Codex:M. Chen et al., ‘Evaluating Large Language Models Trained on Code’. arXiv, Jul. 14, 2021. Available: http://arxiv.org/abs/2107.03374

Intro

Codex, a GPT language model finetuned on publicly available code from GitHub

Task: docstring-conditional code generation

Method

Codex: fine-tune GPT3 models containing up to 12B parameters on code to produce Codex.

Codex-S: fine-tune Codex on standalone, correctly implemented functions.

Inference: assemble each HumanEval problem into a prompt consisting of a header, a signature, and a docstring. We use nucleus sampling (Holtzman et al., 2020) with top p = 0.95 for all sampling evaluation in this work

Codex-D: generate docstrings from code, for safety reasons, as such a model can be used to describe the intent behind generated code

效果/Analysis/Findings

Evaluation Framework:pass@k, a sample is considered correct if it passes a set of unit tests.
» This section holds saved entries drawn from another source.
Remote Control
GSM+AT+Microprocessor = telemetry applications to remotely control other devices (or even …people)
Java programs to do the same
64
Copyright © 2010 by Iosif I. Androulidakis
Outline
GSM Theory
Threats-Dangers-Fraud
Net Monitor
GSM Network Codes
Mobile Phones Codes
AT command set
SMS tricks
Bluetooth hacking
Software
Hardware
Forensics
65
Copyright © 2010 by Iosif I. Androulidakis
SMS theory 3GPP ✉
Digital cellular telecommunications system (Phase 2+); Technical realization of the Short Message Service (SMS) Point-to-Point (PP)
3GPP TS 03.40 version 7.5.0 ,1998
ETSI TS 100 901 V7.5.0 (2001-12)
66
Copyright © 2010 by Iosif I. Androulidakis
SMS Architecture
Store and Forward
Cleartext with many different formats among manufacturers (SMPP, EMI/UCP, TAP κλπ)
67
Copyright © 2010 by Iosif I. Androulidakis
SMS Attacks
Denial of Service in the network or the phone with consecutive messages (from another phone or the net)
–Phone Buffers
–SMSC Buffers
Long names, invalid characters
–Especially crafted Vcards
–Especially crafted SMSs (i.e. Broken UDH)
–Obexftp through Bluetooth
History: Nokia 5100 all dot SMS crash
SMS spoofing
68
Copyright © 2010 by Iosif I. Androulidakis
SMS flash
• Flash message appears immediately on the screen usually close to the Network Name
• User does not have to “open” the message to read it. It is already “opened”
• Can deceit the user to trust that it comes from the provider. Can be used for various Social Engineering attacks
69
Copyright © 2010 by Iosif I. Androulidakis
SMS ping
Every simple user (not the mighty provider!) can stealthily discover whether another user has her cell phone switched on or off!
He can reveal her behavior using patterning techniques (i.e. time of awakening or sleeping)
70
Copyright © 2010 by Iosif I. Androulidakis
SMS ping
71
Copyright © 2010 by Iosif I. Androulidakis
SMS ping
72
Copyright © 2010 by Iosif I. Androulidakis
Benchmark: HumanEval, a new evaluation, measure functional correctness for synthesizing programs from docstrings, with a set of 164 handwritten programming problems

  • Codex solves 28.8% of the problems, while GPT-3 solves 0% and GPT-J solves 11.4%
  • Codex solve 70.2% of our problems with 100 samples per problem

BLEU score may not be a reliable indicator of functional correctness by showing that functionally inequivalent programs generated by our model often have higher BLEU scores than functionally equivalent ones.

limitations

  • difficulty with docstrings describing long chains of operations and with binding operations to variables.
  • Codex is not sample efficient to train
  • Codex can recommend syntactically incorrect or undefined code, and can invoke functions, variables, and attributes that are undefined or outside the scope of the codebase

Application

  • A distinct production version of Codex powers GitHub Copilot
  • education, safety, security, and economics

Additional Reading

  • GPT-J: Wang, B. and Komatsuzaki, A. GPT-J-6B: A 6 Billion Parameter Autoregressive Language Model. https://github.com/ kingoflolz/mesh-transformer-jax, May 2021. GPT-J 6B is a transformer model trained using Ben Wang’s Mesh Transformer JAX. GPT-J 6B was trained on the Pile, a large-scale curated dataset created by EleutherAI.
  • Rotary Position Embedding (RoPE)
  • GPT-Neo
  • APPS dataset: a benchmark for code generation, measures the ability of models to take an arbitrary natural language specification and generate satisfactory Python code, includes 10,000 problems,
  • Nucleus Sampling, a simple but effective method to draw the best out of neural generation. By sampling text from the dynamic nucleus of the probability distribution, which allows for diversity while effectively truncating the less reliable tail of the distribution, the resulting text better demonstrates the quality of human text, yielding enhanced diversity without sacrificing fluency and coherence.